Doch trotzdem haben wir den Eindruck, dass den Besuchern die historische Bedeutung des Events nicht wirklich bewusst war. Wenn man den Katalog, das Buch zur Ausstellung und die damaligen Pressemitteilungen liest, wird deutlich, wie sachlich und unspektakulär das Ganze war. Niemand schien sich sonderlich für die Exponate zu begeistern. Man war einfach neugierig, zu sehen, was die verschiedenen Hersteller so produziert hatten. Dabei würde wahrscheinlich jeder moderne Designsammler mit Zugang zu einer Zeitmaschine einen Herzinfarkt bekommen, wenn er aus Versehen im Jahr 1928 in Stuttgart rauskommen und völlig unvorbereitet in die Ausstellungshalle stolpern würde.
Es gab zum Beispiel zwei Stühle, die mit „Architekt Rietveld, Utrecht“ ausgewiesen waren, darunter auch ein unbemalter Red and Blue Stuhl – und das obwohl die namensgebenden Farben schon 1923 hinzugefügt wurden. Wir vermuten, können das allerdings nicht beweisen, dass Gerrit Rietveld damit die Tatsache betonen wollte, dass der Stuhl in Massen produzierbar war, was natürlich ohne die Farben besser funktionierte. Und der erste Stuhl in der Ausstellung wurde z.B. einfach als „Freischwebender Stuhl aus Stahlrohren und Gurtgeflecht“ der L. & C. Arnold GmbH Eisenmöbelfabrik Schorndorf gelistet. Lediglich unter dem Foto findet man den Zusatz „Entwurf von Mart Stam, Rotterdam“.
Der Katalog beinhaltet auch einen Armdrehstuhl von einer gewissen „Charlotte Perriand, Paris“, der einem durchaus bekannt vorkommen dürfte. Bei dem Objekt handelt es sich wahrscheinlich um den Original B 302, den Perriand 1927 entworfen hat und der dann später nach kleinen Veränderungen durch Pierre Jeanneret und Le Corbusier – und einem bisschen Fein-Tuning durch alle drei – 1929 als das Objekt wieder auf den Markt gebracht wurde, das zum modernen LC7 Drehstuhl von Cassina werden sollte – ein Stuhl, der allen dreien angerechnet werden kann, aber meist Le Corbusier zugeschrieben wird. Dadurch gewährt ein harmloser Katalogeintrag einen sehr interessanten Einblick in die Geschichte des Möbeldesigns und vor allem in die Geschichte eines Produktes, das wir alle zu kennen glauben.
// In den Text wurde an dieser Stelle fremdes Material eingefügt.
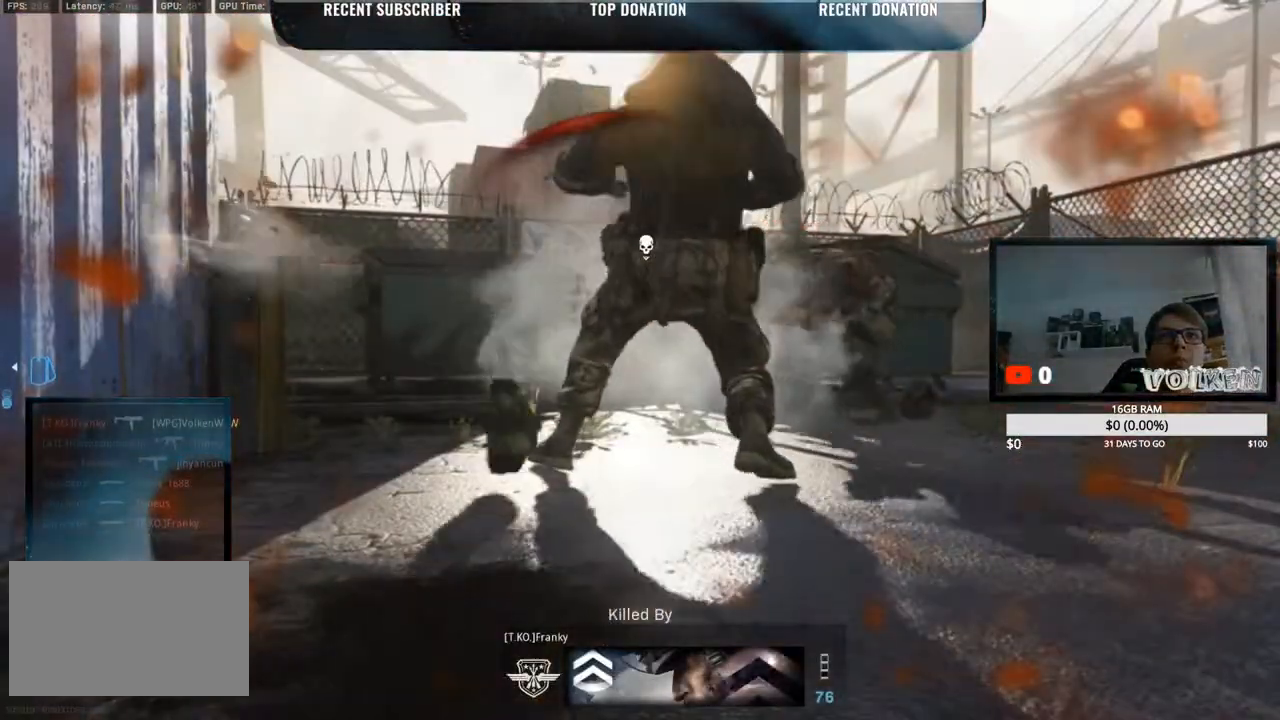
{"keys": [], "mouse": [], "events": [[17, "a", "up"], [67, "s", "up"], [133, "mouse_left", "up"], [133, "shift", "up"], [217, "mouse_left", "down"], [317, "mouse_right", "up"], [350, "mouse_left", "up"]]}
Die Literatur zur Ausstellung Der Stuhl ist voll von solchen Momenten. Momente, die Möbel und Möbeldesign als ein leidenschaftliches, ganz persönliches Thema zeigen statt nur als ein nüchternes, berechnendes Geschäft. Momente, die unterstreichen,wieso Der Stuhl als geschichtliche Dokumentation so ungemein wichtig ist.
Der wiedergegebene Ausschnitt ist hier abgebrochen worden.